Because tools without rules are just window dressing.
Meta goes nuclear to power AI with clean electrons
Summary: Meta has signed a 20-year power-purchase agreement with Constellation Energy to keep the Clinton Clean Energy Center—a 1.1 GW nuclear plant in Illinois—running until 2047, helping renew its license and supplying clean electricity for AI/data centers. As data-hungry AI creates massive energy demand, this is one of the most concrete big‐tech/nuclear partnerships yet.
Tamara’s Take: Big Tech just asked nukes to foot its electric bill—because apparently “let there be light” didn’t come with enough juice for its AI empire.

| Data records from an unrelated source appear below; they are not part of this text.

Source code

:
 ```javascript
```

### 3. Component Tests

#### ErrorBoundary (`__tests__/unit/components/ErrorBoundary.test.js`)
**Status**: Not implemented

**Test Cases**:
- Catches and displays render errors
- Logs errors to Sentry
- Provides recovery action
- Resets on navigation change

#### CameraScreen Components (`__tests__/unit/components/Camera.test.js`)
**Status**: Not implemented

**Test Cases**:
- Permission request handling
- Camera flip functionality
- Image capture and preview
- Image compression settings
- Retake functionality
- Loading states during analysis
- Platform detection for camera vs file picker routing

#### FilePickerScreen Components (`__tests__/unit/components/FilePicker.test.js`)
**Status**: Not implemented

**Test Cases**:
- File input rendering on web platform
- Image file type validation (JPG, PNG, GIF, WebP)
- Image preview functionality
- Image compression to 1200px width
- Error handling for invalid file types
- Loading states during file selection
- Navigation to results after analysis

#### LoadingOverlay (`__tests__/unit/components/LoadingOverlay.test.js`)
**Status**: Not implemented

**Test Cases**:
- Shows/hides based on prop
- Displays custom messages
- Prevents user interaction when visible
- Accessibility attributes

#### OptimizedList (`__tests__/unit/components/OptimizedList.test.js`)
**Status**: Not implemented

The future of AI will be governed by protocols no one has agreed on yet
As AI evolves from human-controlled tools to autonomous agents, companies like Google and Anthropic are racing to codify inter‑agent communication, data‑use, and reasoning protocols. But there's zero consensus—and legal suits like OpenAI’s copyright battle prove it's urgent
Tamara's Take: The Wild West of AI, but with suits drafting the cheat sheet at their leisure.
Peter Kyle asked Google to “sense check” UK AI policy
UK Technology Secretary Peter Kyle enlisted DeepMind’s Demis Hassabis to review government AI initiatives. Documents show over 160 meetings between Labour and big tech—drawing ire from creatives like McCartney, who worry this is one big public-private echo chamber.
Tamara's Take: When your advisor doubles as your campaign donor—transparency is not included.
Sam Altman says AI chats should be as private as "#talking to a lawyer"—but a ruling could force ChatGPT to keep them forever
A NYT lawsuit demands OpenAI store all users' deleted ChatGPT conversations indefinitely. Altman compares chats to confidential doctor–lawyer sessions and says forcing retention would break trust.
Tamara's Take: Your AI therapist keeps no secrets... unless it's subpoenaed. Oops.
States rebuff federal ban on AI laws
In defiance of a proposed 10‑year federal ban, Texas passed its own AI/data‑privacy law, requiring transparency for AI use, biometric consent, and state‑level oversight via a new AI council.
Tamara's Take: Texas takeover: “Federally-forbidden? Y’all missed a spot.”
A ban on state AI laws could smash Big Tech’s legal guardrails
The House OK’d a Trump-era budget rider blocking state AI regulation for a decade. Critics—including Ro Khanna and civil rights groups—warn it would wipe out safeguards on facial recognition, algorithmic fairness, child protection, and more.
Tamara's Take: One law to rule them all—right into Big Tech’s lap.